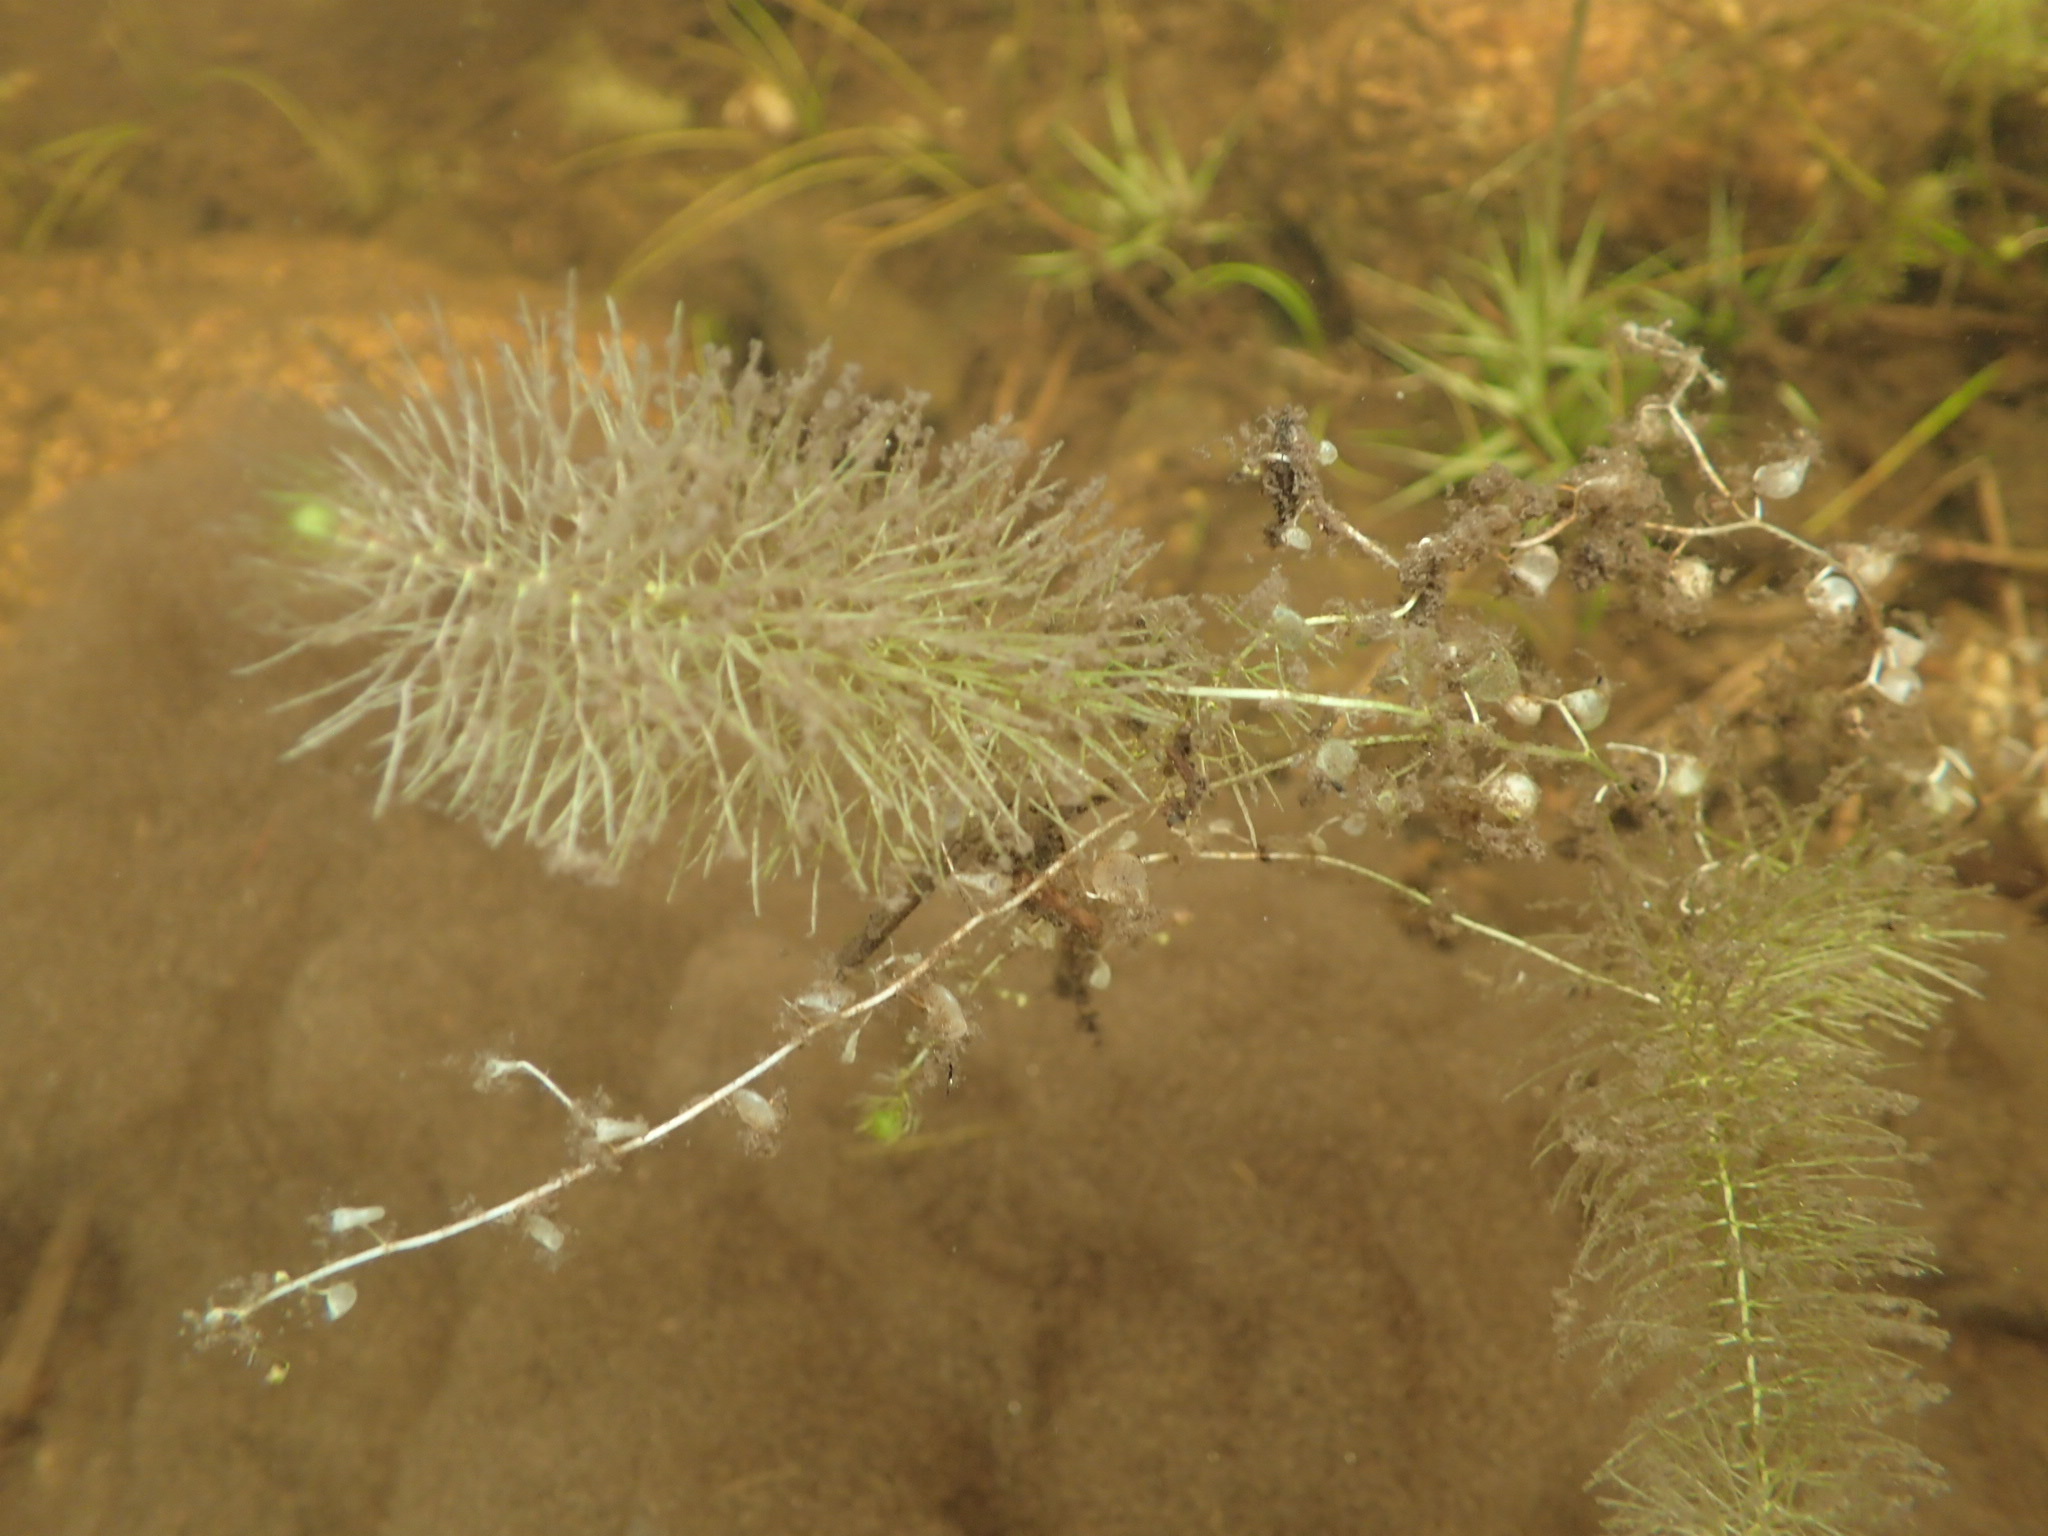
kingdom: Plantae
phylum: Tracheophyta
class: Magnoliopsida
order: Lamiales
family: Lentibulariaceae
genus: Utricularia
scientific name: Utricularia intermedia
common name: Intermediate bladderwort
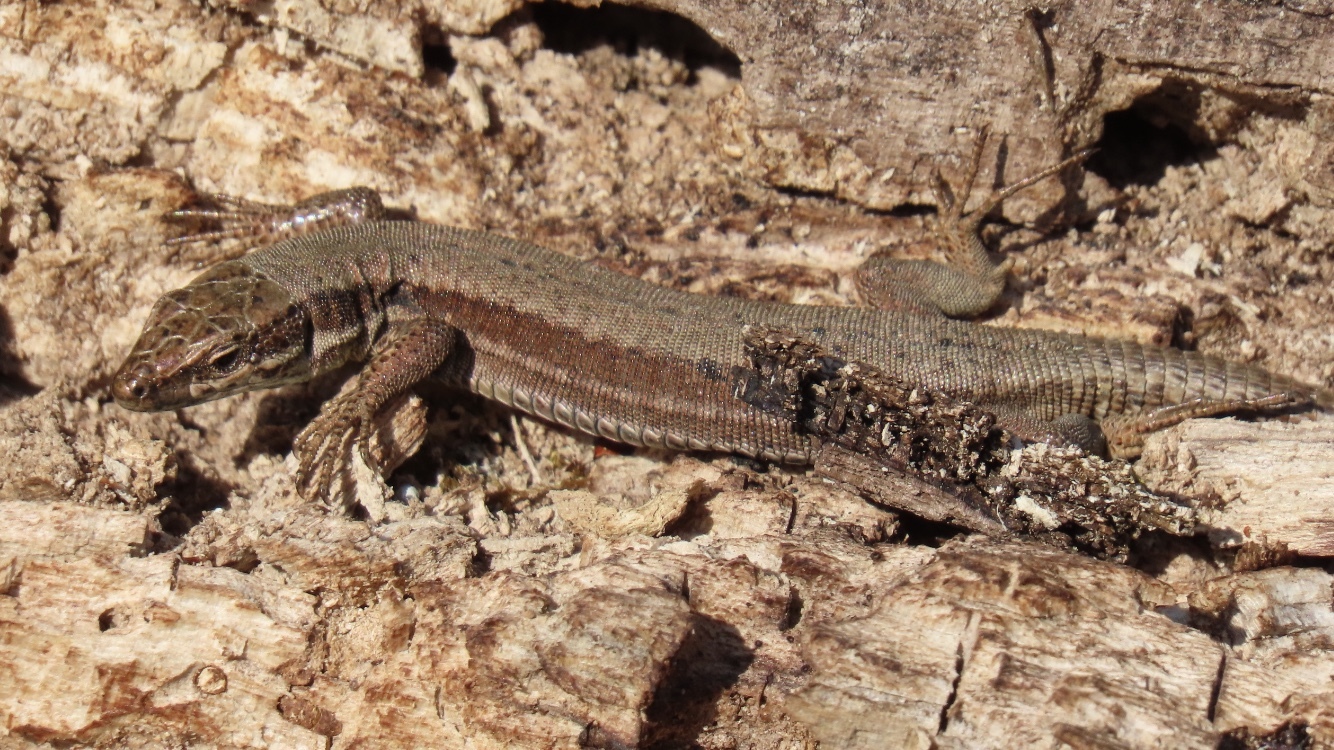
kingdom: Animalia
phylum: Chordata
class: Squamata
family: Lacertidae
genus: Podarcis
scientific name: Podarcis muralis
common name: Common wall lizard
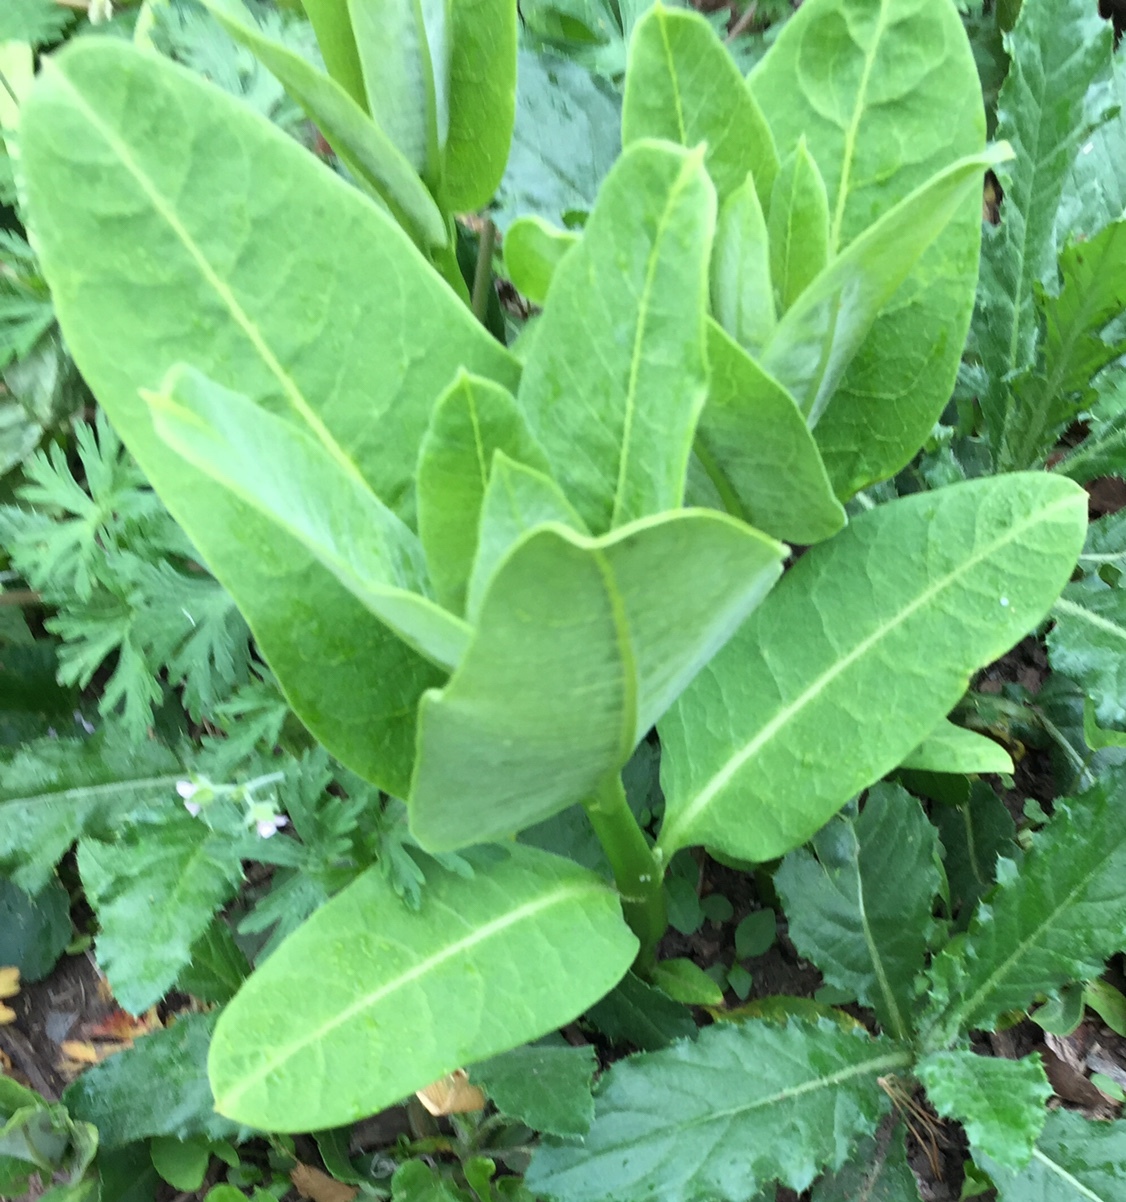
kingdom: Plantae
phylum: Tracheophyta
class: Magnoliopsida
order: Gentianales
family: Apocynaceae
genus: Asclepias
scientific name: Asclepias syriaca
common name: Common milkweed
****************************************
* **What is expected**:
Duplicate every line of the material above, leaving out the pictures.

* **Result of this exercise**:
kingdom: Plantae
phylum: Tracheophyta
class: Magnoliopsida
order: Lamiales
family: Lentibulariaceae
genus: Utricularia
scientific name: Utricularia intermedia
common name: Intermediate bladderwort
kingdom: Animalia
phylum: Chordata
class: Squamata
family: Lacertidae
genus: Podarcis
scientific name: Podarcis muralis
common name: Common wall lizard
kingdom: Plantae
phylum: Tracheophyta
class: Magnoliopsida
order: Gentianales
family: Apocynaceae
genus: Asclepias
scientific name: Asclepias syriaca
common name: Common milkweed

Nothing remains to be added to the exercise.